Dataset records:
- - -

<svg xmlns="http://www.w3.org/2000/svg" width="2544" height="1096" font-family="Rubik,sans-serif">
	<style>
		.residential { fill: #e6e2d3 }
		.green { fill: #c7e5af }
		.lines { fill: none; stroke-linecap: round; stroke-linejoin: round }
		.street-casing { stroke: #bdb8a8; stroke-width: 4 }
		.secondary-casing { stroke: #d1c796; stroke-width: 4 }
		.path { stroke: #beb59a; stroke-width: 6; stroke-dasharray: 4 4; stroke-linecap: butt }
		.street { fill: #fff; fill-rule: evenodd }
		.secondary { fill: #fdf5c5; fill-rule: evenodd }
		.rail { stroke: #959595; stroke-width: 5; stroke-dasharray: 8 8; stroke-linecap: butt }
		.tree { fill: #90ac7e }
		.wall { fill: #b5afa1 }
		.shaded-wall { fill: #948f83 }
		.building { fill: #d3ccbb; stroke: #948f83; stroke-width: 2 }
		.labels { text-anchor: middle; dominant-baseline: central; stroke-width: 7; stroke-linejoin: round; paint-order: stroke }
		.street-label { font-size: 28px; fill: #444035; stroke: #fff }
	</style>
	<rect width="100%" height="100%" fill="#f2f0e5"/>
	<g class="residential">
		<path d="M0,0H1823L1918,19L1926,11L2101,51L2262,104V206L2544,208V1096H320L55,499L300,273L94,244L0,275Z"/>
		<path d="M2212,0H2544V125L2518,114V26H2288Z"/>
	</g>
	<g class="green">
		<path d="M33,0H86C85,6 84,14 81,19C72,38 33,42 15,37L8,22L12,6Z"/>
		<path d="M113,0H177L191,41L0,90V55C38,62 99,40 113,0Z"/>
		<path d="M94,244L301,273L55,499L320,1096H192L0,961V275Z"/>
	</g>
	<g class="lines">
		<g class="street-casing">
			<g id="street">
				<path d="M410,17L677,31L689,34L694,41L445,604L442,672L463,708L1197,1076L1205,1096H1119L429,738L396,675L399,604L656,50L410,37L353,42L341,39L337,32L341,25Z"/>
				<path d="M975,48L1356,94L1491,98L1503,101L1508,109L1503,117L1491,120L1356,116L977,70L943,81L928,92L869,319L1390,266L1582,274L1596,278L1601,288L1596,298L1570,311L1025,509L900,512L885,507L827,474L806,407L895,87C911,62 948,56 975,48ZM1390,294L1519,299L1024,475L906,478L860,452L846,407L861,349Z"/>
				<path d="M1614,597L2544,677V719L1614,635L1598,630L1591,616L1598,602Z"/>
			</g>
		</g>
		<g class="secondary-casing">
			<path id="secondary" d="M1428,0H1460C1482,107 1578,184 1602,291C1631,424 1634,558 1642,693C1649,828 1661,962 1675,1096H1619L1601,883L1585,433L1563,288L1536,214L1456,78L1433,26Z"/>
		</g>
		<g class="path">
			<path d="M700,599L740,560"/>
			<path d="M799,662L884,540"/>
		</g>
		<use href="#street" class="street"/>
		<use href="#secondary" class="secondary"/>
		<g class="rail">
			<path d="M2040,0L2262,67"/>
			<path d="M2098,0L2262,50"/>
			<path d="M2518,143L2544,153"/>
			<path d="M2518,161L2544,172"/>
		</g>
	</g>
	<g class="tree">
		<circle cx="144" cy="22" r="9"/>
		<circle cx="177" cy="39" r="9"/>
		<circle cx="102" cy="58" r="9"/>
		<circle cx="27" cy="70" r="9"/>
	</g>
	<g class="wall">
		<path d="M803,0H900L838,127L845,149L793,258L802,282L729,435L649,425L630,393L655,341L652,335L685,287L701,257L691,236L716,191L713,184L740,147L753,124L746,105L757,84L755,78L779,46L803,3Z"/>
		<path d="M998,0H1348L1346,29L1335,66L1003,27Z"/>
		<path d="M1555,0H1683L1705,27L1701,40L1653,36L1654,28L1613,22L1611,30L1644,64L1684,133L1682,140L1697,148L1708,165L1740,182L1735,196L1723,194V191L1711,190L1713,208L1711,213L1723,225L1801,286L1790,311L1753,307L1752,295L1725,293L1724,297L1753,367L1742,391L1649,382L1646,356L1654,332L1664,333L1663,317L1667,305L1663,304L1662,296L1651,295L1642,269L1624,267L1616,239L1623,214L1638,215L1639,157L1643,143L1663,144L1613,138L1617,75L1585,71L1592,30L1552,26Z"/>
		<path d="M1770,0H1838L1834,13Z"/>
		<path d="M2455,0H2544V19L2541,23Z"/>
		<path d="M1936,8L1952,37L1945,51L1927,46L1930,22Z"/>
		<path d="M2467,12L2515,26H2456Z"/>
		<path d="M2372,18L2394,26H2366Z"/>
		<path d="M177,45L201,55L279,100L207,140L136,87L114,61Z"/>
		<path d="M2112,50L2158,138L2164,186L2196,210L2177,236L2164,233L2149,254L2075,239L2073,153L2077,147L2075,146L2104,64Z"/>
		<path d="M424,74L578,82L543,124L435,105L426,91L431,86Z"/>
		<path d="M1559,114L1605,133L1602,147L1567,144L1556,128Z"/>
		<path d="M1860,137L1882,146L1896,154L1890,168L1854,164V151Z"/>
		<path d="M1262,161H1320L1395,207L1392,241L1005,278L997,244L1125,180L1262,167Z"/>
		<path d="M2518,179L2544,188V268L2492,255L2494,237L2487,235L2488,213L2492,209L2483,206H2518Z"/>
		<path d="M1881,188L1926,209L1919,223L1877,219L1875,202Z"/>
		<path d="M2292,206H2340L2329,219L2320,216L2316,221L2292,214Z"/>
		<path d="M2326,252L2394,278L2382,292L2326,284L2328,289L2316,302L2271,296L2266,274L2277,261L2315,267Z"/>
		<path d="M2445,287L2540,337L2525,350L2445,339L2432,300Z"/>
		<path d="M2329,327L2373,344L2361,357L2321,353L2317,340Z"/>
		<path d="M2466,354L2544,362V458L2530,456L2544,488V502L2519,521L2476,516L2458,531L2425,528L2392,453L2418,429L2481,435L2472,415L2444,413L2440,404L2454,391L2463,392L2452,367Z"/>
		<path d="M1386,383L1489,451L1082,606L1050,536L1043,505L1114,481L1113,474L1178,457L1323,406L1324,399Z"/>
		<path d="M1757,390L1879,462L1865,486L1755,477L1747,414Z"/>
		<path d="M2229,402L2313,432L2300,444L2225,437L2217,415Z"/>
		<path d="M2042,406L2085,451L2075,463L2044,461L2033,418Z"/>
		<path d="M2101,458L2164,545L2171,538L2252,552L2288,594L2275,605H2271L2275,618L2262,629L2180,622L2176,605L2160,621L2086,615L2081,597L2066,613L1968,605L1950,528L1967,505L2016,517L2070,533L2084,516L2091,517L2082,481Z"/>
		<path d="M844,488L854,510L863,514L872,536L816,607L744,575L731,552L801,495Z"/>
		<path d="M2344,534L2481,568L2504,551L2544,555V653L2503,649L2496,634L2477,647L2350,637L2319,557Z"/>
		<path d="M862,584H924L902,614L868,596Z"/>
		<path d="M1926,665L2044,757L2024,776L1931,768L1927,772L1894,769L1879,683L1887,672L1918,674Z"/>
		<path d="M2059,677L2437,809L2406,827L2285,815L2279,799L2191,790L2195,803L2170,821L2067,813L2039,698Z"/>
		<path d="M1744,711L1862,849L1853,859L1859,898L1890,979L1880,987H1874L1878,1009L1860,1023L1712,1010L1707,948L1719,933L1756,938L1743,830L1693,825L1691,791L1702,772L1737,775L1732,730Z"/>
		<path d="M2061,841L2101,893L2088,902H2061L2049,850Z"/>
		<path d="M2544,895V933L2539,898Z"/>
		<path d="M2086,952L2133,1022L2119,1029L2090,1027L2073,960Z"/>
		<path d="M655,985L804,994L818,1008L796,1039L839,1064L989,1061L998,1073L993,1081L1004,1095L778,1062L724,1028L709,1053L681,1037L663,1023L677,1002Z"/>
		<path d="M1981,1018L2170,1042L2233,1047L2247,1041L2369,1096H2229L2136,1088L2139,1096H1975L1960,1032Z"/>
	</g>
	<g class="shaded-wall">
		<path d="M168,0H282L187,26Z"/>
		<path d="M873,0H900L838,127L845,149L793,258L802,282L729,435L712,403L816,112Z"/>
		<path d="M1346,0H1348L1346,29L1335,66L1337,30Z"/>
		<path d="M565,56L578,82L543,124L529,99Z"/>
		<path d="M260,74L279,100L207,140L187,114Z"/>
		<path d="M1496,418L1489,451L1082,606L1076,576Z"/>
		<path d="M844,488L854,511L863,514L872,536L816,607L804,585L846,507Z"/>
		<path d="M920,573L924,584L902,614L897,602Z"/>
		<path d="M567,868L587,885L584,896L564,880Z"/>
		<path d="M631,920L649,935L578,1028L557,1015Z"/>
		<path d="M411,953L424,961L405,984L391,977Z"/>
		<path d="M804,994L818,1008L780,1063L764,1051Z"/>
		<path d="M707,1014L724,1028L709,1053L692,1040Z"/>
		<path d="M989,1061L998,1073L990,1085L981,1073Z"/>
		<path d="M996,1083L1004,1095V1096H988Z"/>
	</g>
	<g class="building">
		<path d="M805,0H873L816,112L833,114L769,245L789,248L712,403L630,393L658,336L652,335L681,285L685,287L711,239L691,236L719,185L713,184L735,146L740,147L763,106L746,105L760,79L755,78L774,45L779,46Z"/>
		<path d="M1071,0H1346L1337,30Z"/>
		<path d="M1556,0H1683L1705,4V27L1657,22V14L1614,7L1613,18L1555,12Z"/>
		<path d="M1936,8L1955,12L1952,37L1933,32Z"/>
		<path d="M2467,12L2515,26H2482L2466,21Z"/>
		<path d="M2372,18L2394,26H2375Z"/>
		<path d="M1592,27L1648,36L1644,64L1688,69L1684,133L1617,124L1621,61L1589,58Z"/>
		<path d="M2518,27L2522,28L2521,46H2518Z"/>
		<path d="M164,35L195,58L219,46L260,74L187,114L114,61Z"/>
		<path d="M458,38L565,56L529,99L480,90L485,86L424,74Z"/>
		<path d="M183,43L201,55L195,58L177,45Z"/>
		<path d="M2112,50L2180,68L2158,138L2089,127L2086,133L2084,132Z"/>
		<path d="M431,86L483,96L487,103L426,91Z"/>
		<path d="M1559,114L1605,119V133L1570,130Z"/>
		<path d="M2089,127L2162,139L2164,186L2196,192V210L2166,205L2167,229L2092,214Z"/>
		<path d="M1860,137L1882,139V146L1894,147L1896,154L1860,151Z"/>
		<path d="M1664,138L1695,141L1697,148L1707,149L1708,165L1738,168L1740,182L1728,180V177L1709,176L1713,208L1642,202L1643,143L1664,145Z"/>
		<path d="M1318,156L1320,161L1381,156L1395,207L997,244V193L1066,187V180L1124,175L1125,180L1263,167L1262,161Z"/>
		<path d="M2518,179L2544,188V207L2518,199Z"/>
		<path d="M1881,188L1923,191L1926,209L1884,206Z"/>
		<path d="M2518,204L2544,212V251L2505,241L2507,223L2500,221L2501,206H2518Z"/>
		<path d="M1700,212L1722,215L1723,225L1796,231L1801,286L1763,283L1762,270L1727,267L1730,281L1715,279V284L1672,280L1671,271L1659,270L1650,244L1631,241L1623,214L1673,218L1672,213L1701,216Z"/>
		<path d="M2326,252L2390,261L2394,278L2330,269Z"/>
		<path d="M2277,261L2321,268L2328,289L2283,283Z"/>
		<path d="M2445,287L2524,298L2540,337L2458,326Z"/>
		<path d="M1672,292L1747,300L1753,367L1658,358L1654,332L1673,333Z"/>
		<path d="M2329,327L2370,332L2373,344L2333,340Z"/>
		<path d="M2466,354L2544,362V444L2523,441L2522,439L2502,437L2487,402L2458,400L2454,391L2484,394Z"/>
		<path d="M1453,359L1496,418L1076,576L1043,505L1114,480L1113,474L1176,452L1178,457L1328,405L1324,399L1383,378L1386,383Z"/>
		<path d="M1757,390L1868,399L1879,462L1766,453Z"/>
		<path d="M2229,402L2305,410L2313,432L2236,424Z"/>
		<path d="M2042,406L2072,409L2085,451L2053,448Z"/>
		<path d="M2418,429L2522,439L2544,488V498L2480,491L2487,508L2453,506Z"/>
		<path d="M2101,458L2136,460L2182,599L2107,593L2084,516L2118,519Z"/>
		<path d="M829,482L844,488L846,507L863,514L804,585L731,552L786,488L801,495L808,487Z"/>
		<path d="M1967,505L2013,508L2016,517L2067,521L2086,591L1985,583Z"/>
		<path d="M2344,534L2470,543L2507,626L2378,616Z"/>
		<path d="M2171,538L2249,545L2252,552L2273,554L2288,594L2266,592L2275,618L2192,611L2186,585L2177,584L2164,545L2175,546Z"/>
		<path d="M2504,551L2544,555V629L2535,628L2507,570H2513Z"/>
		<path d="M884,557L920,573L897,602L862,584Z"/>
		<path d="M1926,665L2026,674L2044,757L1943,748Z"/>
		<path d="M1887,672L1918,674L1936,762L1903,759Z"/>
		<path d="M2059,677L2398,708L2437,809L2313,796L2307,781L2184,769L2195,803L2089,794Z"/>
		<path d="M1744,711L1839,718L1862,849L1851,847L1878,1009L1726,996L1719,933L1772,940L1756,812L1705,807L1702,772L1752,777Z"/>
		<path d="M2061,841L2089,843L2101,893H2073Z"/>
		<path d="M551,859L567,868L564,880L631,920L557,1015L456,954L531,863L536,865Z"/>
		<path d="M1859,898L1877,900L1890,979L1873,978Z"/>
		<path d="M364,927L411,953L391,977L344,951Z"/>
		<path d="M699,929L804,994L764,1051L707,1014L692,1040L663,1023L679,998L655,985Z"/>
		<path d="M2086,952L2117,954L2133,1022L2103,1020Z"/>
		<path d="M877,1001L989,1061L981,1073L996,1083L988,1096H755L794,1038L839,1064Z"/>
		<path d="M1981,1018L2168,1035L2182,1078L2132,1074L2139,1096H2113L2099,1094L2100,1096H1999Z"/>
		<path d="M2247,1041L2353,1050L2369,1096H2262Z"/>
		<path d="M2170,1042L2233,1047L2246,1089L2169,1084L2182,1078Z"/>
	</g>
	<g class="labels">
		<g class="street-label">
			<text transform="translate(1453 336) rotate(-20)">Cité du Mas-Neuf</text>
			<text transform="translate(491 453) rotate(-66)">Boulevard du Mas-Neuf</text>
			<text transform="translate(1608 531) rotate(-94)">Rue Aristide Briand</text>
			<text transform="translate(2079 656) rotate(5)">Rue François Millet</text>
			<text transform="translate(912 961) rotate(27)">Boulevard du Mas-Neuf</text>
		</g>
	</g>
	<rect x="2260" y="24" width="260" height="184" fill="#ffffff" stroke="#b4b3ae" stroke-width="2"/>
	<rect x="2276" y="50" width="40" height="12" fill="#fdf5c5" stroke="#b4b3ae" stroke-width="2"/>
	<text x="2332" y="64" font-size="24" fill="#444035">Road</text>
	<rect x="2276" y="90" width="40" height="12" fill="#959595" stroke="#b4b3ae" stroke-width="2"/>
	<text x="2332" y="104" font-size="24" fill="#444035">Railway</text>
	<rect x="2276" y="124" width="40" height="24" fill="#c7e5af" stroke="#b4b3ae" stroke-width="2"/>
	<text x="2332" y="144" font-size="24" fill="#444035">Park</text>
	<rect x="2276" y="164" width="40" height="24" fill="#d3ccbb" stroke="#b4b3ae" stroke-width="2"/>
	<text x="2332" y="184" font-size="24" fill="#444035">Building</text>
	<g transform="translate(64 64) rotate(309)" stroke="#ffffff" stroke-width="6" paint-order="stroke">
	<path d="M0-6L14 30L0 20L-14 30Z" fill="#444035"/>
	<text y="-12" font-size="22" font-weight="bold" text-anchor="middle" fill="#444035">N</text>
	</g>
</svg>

- - -

Copy every line where the word "lines" is present in the entries above.

◆ **Task response**:
		.lines { fill: none; stroke-linecap: round; stroke-linejoin: round }
	<g class="lines">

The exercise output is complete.